- Instructions to follow
Count how many lines of the data contain the string "Onoff", matching case exactly, and give only that number.

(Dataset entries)
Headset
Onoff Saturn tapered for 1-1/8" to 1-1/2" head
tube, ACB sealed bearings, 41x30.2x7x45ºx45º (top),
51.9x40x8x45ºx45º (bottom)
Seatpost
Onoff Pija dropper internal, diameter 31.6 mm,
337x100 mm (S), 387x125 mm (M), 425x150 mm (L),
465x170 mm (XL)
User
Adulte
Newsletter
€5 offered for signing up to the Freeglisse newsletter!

- Answer for the task
2